Cytosen is a private, virtually operating company that was incorporated in Florida five years ago. Another advantage for Kiadis is that its acquisition will not cost it anything: the takeover is structured as an all-stock move worth 1.94m Kiadis shares now, followed by up to 5.82m based on future milestones.
A valid question is why, if Cytosen’s technology holds such promise, the company could not apparently raise the cash it needed from venture capitalists, thus remaining independent.
Diversification
Cytosen should provide a welcome diversification away from Kiadis's ATIR101, and on an investor call today Kiadis said it had been looking for an acquisition target for the past year.
ATIR101 is a procedure that allows stem cell transplantation to take place when only a haploidentical – half-matched – but not fully matched donor is available. It is awaiting EU approval, though the CHMP’s decision on it has been put back.
Particularly worrying is the precedent set by Molmed, whose Zalmoxis has failed to generate significant sales since being launched for the same use, and this fact has also unnerved investors in Bellicum, whose EU filing for the Rivo-cel procedure has been delayed (Is Molmed the canary in Bellicum and Kiadis’s coalmine?, July 31, 2018).

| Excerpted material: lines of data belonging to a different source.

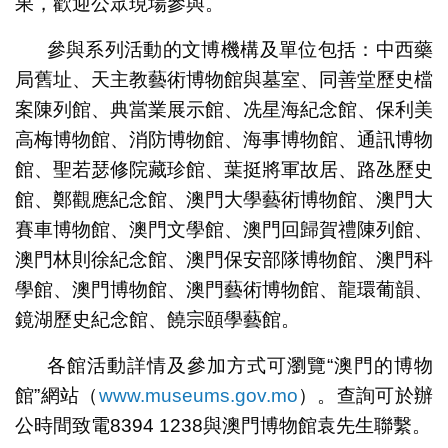
果，歡迎公眾現場參與。
參與系列活動的文博機構及單位包括：中西藥
局舊址、天主教藝術博物館與墓室、同善堂歷史檔
案陳列館、典當業展示館、冼星海紀念館、保利美
高梅博物館、消防博物館、海事博物館、通訊博物
館、聖若瑟修院藏珍館、葉挺將軍故居、路氹歷史
館、鄭觀應紀念館、澳門大學藝術博物館、澳門大
賽車博物館、澳門文學館、澳門回歸賀禮陳列館、
澳門林則徐紀念館、澳門保安部隊博物館、澳門科
學館、澳門博物館、澳門藝術博物館、龍環葡韻、
鏡湖歷史紀念館、饒宗頤學藝館。
各館活動詳情及參加方式可瀏覽“澳門的博物
館”網站（
www.museums.gov.mo
）。查詢可於辦
公時間致電8394 1238與澳門博物館袁先生聯繫。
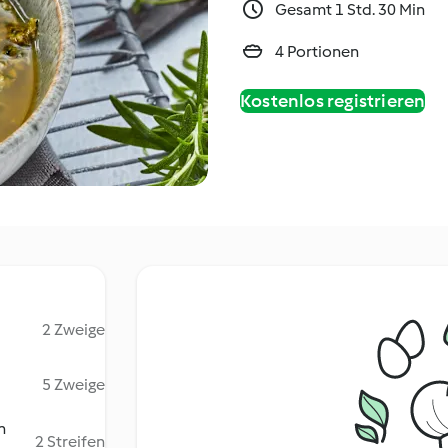
Gesamt 1 Std. 30 Min
4 Portionen
Kostenlos registrieren
2 Zweige
5 Zweige
n
2 Streifen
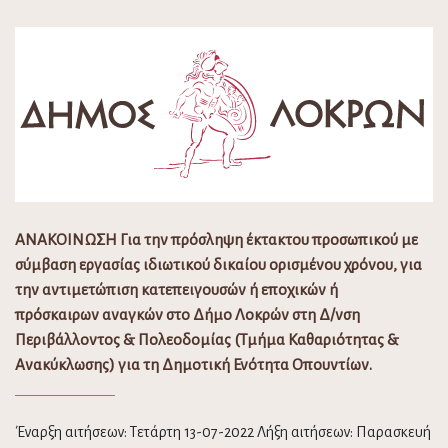
ΑΝΑΚΟΙΝΩΣΗ Για την πρόσληψη έκτακτου προσωπικού με
σύμβαση εργασίας ιδιωτικού δικαίου ορισμένου χρόνου, για
την αντιμετώπιση κατεπειγουσών ή εποχικών ή
πρόσκαιρων αναγκών στο Δήμο Λοκρών στη Δ/νση
Περιβάλλοντος & Πολεοδομίας (Τμήμα Καθαριότητας &
Ανακύκλωσης) για τη Δημοτική Ενότητα Οπουντίων.
Έναρξη αιτήσεων: Τετάρτη 13-07-2022 Λήξη αιτήσεων: Παρασκευή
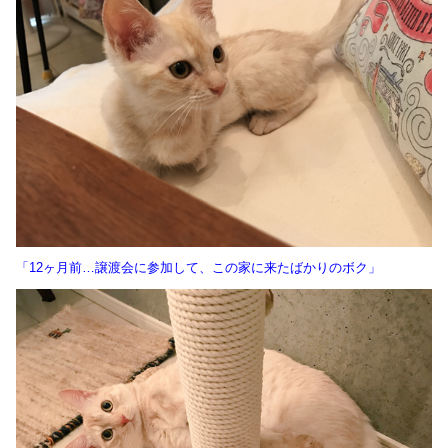
「12ヶ月前…譲渡会に参加して、この家に来たばかりのボク」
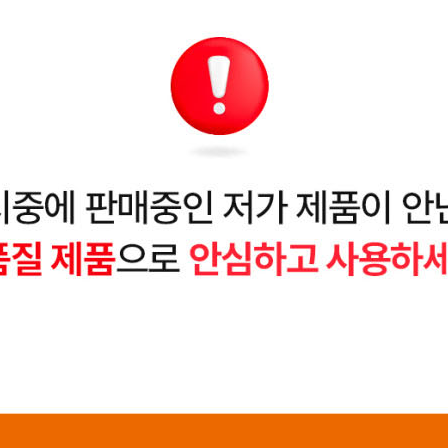
페이코 ID로 페이
PAYCO 바로구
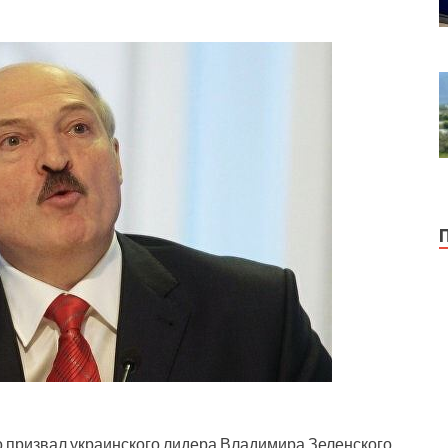
 призвал украинского лидера Владимира Зеленского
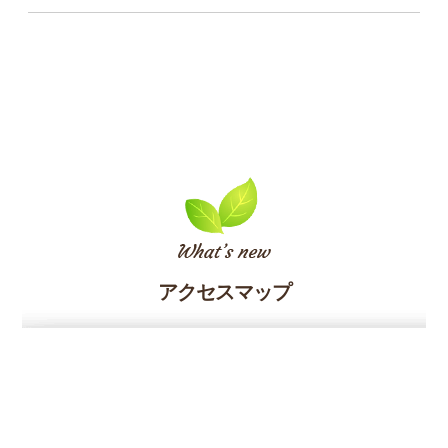
アクセスマップ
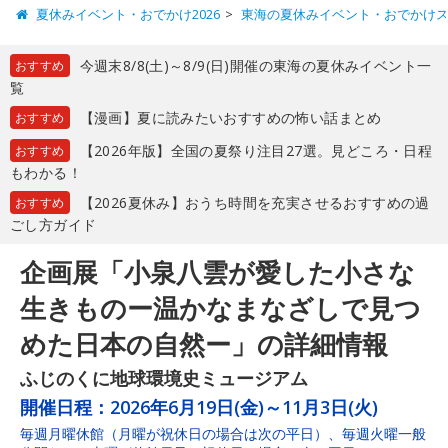
夏休みイベント・おでかけ2026
東海の夏休みイベント・おでかけ
今週末8/8(土)～8/9(日)開催の東海の夏休みイベント一
おすすめ
覧
【漫画】夏に読みたいおすすめの怖い話まとめ
おすすめ
【2026年版】全国の夏祭り注目27選。見どころ・日程
おすすめ
もわかる！
【2026夏休み】おうち時間を充実させるおすすめの過
おすすめ
ごし方ガイド
企画展「小泉八雲が愛した小さな
生きものー温かなまなざしで見つ
めた日本の自然ー」の詳細情報
ふじのくに地球環境史ミュージアム
開催日程：
2026年6月19日(金)～11月3日(火)
毎週月曜休館（月曜が祝休日の場合は次の平日）、毎週火曜一般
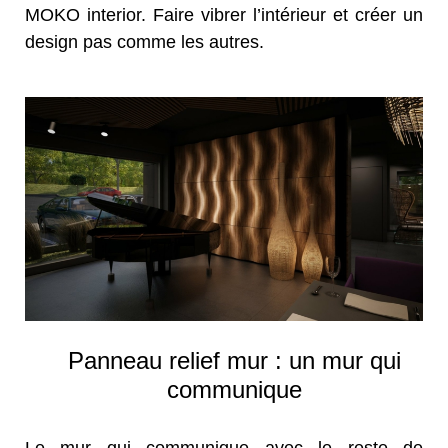
MOKO interior. Faire vibrer l’intérieur et créer un
design pas comme les autres.
Panneau relief mur : un mur qui
communique
Le mur qui communique avec le reste de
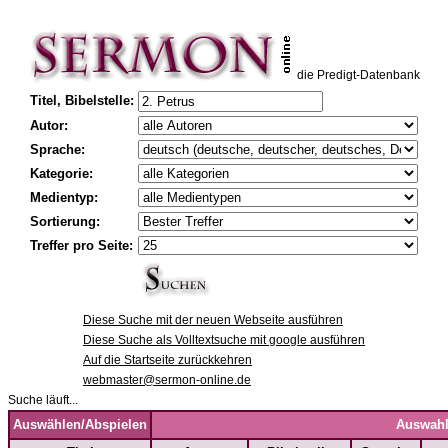
die Predigt-Datenbank
Titel, Bibelstelle:
Autor:
Sprache:
Kategorie:
Medientyp:
Sortierung:
Treffer pro Seite:
Diese Suche mit der neuen Webseite ausführen
Diese Suche als Volltextsuche mit google ausführen
Auf die Startseite zurückkehren
webmaster@sermon-online.de
Suche läuft...
Auswählen/Abspielen
Auswahl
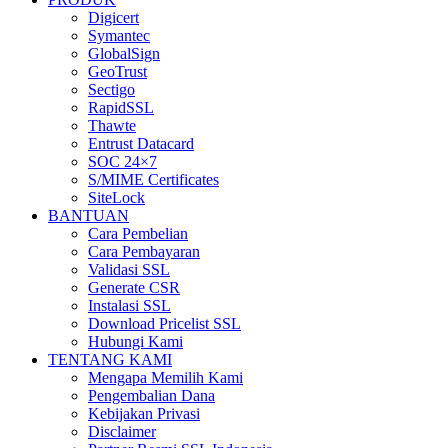
Digicert
Symantec
GlobalSign
GeoTrust
Sectigo
RapidSSL
Thawte
Entrust Datacard
SOC 24×7
S/MIME Certificates
SiteLock
BANTUAN
Cara Pembelian
Cara Pembayaran
Validasi SSL
Generate CSR
Instalasi SSL
Download Pricelist SSL
Hubungi Kami
TENTANG KAMI
Mengapa Memilih Kami
Pengembalian Dana
Kebijakan Privasi
Disclaimer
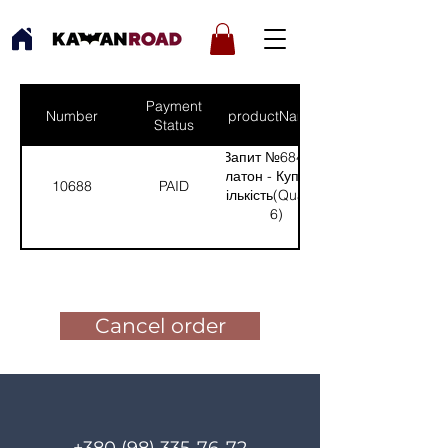
Payment
Number
productNames
Status
Запит №684 від:
Платон - Купʼянськ
10688
PAID
(Кількість(Quantity):
6)
Pay for the order
Cancel order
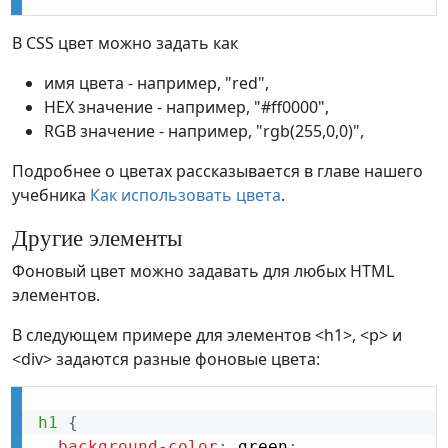
В CSS цвет можно задать как
имя цвета - например, "red",
HEX значение - например, "#ff0000",
RGB значение - например, "rgb(255,0,0)",
Подробнее о цветах рассказывается в главе нашего
учебника
Как использовать цвета
.
Другие элементы
Фоновый цвет можно задавать для любых HTML
элементов.
В следующем примере для элементов <h1>, <p> и
<div> задаются разные фоновые цвета:
h1
{
background-color
:
 green
;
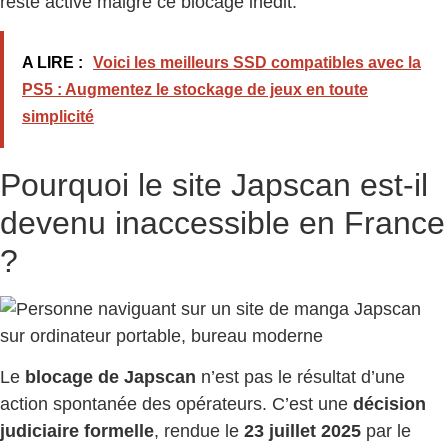
reste active malgré ce blocage inédit.
A LIRE :
Voici les meilleurs SSD compatibles avec la
PS5 : Augmentez le stockage de jeux en toute
simplicité
Pourquoi le site Japscan est-il
devenu inaccessible en France
?
Le
blocage de Japscan
n’est pas le résultat d’une
action spontanée des opérateurs. C’est une
décision
judiciaire formelle
, rendue le
23 juillet 2025
par le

Kiadis will now have a chance to show that NK cells do, after all, have commercial potential. Among other NK cell players, Nantkwest has managed to start clinical trials of a product based on the disputed NK-92 cell line, while clinical CAR-NK work is being advanced by MD Anderson and Chinese groups like Persongen and Allife Medical Science.
Nantkwest had promised to start clinical trials of CAR-NK cells targeting CD19 and Her2 in 2016, but its investors are still waiting.